Question

While reading Peter Shor's paper Polynomial-Time Algorithms for Prime Factorization and Discrete Logarithms on a Quantum Computer, I came across the following quote:

"This scheme will thus work as long as $n$ is odd and not a prime power; finding factors of prime powers can be done efficiently with classical methods."

I have two questions:

(1) How does one efficiently determine if a given number $N$ is a prime power, and

(2) How does one efficiently determine the factorization of a prime power?
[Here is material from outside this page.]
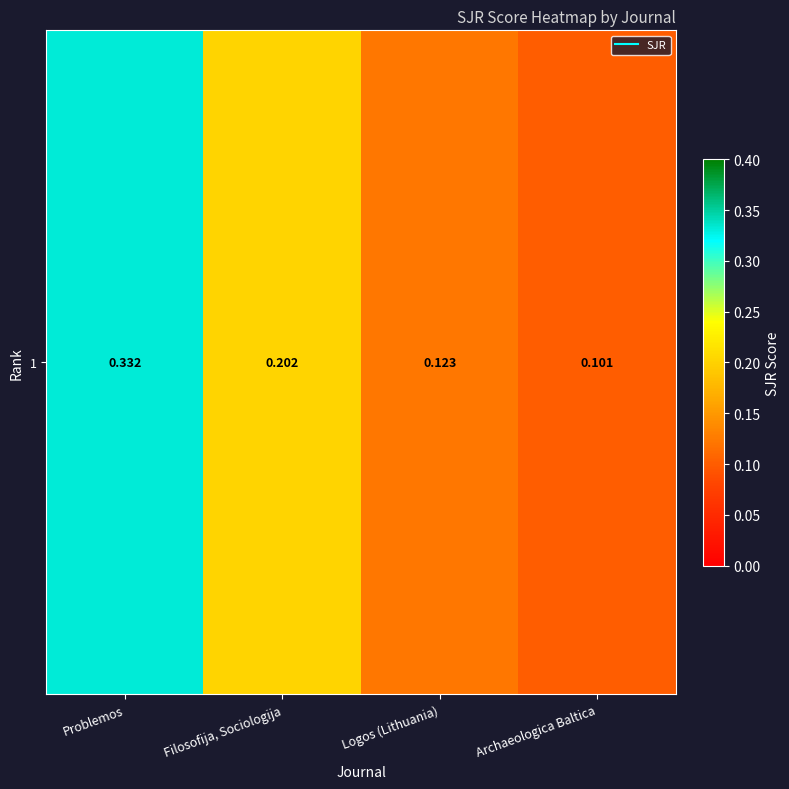

At which category does the chart reach its minimum across all series?

Archaeologica Baltica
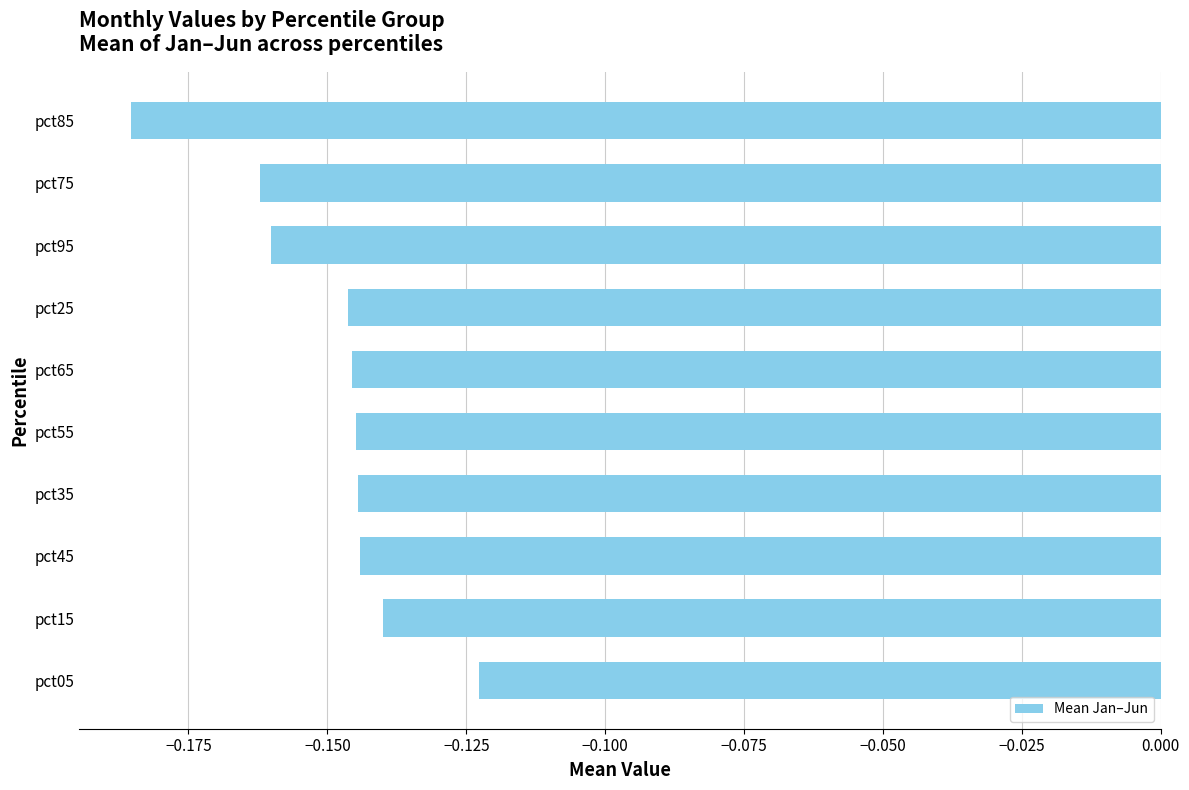

At which label is the value closest to 0?

pct05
(Note: I have included these as separate questions since I am aware that many of the standard algorithms for determining a number is composite will not necessarily produce a proper factor.)

Answer 1

If N is a prime power it is of the form $p^i$ where $i \leq \log_2(N)$. One can thus compute each of the first $\log_2(N)$ roots of $N$, and test if the resulting number is (first an integer) and then if it is a prime using the AKS algorithm (although perhaps Shor meant to use a randomized test, such as Miller–Rabin, as the paper pre-dates AKS). Obviously if $N$ is a prime power this will produces the factorization.

Answer 2

See Dan Bernstein's paper, ``Detecting perfect powers in essentially linear time.'' Mathematics of Computation 67 (1998), 1253--1283, available at http://cr.yp.to/papers.html#powers. Here "linear" means "linear in log n".

Answer 3

If $n = p^k$ with $p \geq 2$ then $k \leq \log_2 n$. For each candiate $k$, we can compute the integral part of $m = \lfloor n^{1/k} \rfloor$ in time polynomial in $\log_2 n$, and then test whether the $n = m^n$. This gives a time complexity polynomial in $\log_2 n$, also known as "efficient".